On the ride home, we fell silent as a group, in our caravan of cheap, college-kid cars, watching the moon through open windows, a stark difference to the chatty excitement of our semi-drunk and raucous ride out there, because there ain't nothing' like the feeling of somnolence that comes over your limbs after a long day (or night) of swimming, like those times when your parents drove you back from a beach vacation during summer's off.

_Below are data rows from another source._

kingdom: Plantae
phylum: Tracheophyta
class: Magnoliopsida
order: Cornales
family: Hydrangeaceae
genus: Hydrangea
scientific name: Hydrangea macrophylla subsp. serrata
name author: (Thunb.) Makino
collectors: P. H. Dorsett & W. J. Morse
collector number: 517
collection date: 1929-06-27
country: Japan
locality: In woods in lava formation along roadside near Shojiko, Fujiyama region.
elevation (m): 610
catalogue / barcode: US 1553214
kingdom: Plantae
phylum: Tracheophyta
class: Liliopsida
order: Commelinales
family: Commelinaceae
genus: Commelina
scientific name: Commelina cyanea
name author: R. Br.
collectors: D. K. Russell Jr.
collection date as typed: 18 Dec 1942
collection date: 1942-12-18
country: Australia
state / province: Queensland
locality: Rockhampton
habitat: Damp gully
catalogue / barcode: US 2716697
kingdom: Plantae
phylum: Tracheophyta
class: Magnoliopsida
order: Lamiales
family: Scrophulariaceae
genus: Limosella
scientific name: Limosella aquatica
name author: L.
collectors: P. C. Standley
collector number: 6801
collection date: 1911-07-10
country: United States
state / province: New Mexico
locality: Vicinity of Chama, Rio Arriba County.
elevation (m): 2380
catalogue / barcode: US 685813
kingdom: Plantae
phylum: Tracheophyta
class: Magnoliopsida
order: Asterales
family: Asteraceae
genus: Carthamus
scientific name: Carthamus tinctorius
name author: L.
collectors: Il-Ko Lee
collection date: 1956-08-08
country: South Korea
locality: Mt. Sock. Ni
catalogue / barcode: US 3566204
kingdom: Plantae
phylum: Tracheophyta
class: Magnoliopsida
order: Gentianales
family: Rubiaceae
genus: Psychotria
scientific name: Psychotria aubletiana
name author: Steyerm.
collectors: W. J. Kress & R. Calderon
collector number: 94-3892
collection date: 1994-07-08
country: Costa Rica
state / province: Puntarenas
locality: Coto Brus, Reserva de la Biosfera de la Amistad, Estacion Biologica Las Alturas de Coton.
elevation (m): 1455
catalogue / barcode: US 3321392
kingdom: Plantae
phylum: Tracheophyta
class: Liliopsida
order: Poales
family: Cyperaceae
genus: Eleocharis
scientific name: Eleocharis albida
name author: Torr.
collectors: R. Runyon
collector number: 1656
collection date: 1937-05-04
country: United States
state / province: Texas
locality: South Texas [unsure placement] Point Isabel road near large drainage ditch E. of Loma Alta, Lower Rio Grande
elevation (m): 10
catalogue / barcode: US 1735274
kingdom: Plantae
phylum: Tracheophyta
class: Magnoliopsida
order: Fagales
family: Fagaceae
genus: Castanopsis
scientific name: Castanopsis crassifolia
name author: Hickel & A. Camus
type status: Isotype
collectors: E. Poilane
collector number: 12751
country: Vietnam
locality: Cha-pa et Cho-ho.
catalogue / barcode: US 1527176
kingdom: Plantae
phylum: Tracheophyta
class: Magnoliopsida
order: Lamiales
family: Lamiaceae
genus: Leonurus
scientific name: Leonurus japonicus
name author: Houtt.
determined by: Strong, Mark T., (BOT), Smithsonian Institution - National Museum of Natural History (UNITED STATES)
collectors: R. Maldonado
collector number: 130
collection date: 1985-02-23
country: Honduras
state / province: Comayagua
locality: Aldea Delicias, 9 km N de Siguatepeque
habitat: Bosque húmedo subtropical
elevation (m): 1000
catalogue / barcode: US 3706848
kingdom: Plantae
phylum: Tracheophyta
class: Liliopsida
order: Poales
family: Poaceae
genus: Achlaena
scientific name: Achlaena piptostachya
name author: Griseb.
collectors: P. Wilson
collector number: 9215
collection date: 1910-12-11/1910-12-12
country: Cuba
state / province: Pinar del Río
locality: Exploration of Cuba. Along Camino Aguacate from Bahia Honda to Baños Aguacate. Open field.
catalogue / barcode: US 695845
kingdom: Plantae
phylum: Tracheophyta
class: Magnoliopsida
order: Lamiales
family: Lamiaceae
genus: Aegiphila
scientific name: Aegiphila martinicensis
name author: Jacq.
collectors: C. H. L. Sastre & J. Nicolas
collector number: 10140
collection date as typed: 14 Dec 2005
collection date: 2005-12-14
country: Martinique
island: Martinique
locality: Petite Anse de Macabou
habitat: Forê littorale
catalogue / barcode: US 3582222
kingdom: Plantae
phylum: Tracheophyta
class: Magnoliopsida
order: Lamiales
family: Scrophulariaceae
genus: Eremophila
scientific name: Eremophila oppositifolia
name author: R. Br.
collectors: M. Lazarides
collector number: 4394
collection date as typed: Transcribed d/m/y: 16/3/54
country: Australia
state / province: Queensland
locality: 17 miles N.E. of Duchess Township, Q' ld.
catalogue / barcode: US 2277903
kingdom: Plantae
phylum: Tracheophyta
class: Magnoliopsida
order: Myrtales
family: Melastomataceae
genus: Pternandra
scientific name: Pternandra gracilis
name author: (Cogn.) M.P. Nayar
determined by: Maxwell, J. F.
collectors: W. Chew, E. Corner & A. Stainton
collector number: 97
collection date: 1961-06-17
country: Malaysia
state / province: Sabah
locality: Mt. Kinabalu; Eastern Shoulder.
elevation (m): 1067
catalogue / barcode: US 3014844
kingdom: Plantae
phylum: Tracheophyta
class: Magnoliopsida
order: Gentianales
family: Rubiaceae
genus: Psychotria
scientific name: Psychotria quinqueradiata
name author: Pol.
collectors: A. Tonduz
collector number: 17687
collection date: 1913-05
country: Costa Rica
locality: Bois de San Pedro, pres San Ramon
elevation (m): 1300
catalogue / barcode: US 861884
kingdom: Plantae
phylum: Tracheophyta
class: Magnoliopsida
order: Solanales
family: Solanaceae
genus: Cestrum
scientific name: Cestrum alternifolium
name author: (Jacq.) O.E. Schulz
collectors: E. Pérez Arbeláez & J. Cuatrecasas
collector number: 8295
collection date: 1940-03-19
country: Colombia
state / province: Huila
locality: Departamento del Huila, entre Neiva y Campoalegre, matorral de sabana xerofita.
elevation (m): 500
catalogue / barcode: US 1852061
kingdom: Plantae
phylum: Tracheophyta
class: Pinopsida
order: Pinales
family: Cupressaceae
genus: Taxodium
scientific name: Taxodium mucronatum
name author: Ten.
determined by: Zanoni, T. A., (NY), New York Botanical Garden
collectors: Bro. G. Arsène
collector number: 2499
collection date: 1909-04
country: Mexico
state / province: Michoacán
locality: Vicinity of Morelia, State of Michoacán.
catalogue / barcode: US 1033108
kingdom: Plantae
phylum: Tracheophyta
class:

I remember Greg mentioned the magical way that the moonlight had shimmered on our wet skin like diamonds, and the feeling that anything could happen (which it did, because we summoned it up out of the water for our creation), and that this was the one final, brief respite of summer session before we bore the full, crushing weight of the highest Ivy heights during a real semester, ill-prepared as we were with our small, hard, working class lives.
It was a lot to consider, you know? Take the time out this summer during your vacation to charge your batteries. You don't want the burn-out of an empty and used old battery that's about to be discarded by your respective industries, because when you let someone (or something ) use you like that, you don't ever get it back. And they just throw you away to get another one to feed off of creatively. You are their business; the beating, breathing heart of it. Remember that, through all the games and petty roles being played out in front of you daily, in some generic overly air conditioned office environment. Be unique. Be you. And persevere.